Pressure is mounting on Latrobe City Council to secure funding for a sports pavilion at Churchill’s synthetic sports pitch.
On Tuesday Latrobe Valley Hockey Association and Federation University representatives briefed Churchill residents and members of the Churchill and District Community Association about future concept plans and the pitch’s lack of facilities.
Latrobe City Council has committed and completed $50,000 consulting plans to construct the estimated $1.1 million pavilion, including two change rooms, storage, a canteen facility and office space, but funding for construction has yet to be secured.
LVHA spokeswoman Linda Reid said the pitch was a regional facility, but a lack of change rooms, which had forced players to change in cars and the nearby bus shelter, was holding it back.

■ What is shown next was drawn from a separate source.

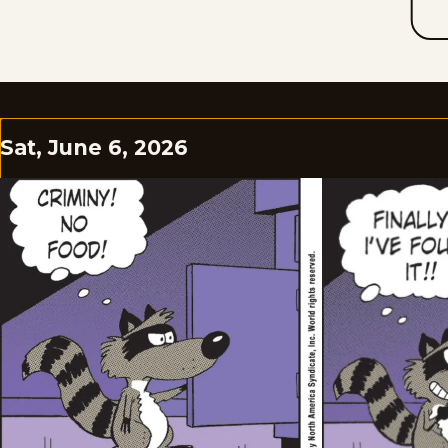
Sat, June 6, 2026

“Latrobe City Council made a commitment to build a pavilion and prioritise it for funding opportunities, but that hasn’t happened,” Ms Reid said.
“We wanted to give the Churchill community an update on what’s happening, why they’ve got this fantastic regional sports facility, with no (amenities), despite commitment from Latrobe City to deliver.”
Ms Reid said the association was not asking for an upgrade, just basic facilities.
“We have 180 players on a Saturday and Sunday. Students at Federation University use it as well; it’s not only used by club matches,” Ms Reid said.
“We had the under eight championship there and had no shelter for them, with people coming from Orbost, Inverloch, Sale and Maffra.”
FedUni Gippsland campus manager and executive officer Alan Scarlett stressed it was more than a hockey pitch, but a synthetic sports field, used by university soccer teams and Churchill United Soccer Club.
Mr Scarlett said from the university’s point of view the project “wasn’t urgent”, but hoped to use the pavilion as an instruction space for a sports science program offered in 2016.
He said the university had also promised to commit $200,000 to the $1.1 million estimated project.
“For us, that’s an important deadline and we could probably get by without it, but the hockey association uses it every weekend,” he said.
“To fully realise the potential as a regional facility, what it’s designed for, the council are aware and Hockey Victoria are aware that to be one of the regional facilities you can’t do that without change rooms.”
Latrobe City Council infrastructure development acting manager Luke McGrath said the pavilion’s detailed design had been completed and the next step would be to attract external funding to build the project.
“The plans are at a stage where funding can be sought,” Mr McGrath said.
He said he could not make any predictions about the future decisions of council, but it took on board requests from many different groups and had to balance competing priorities.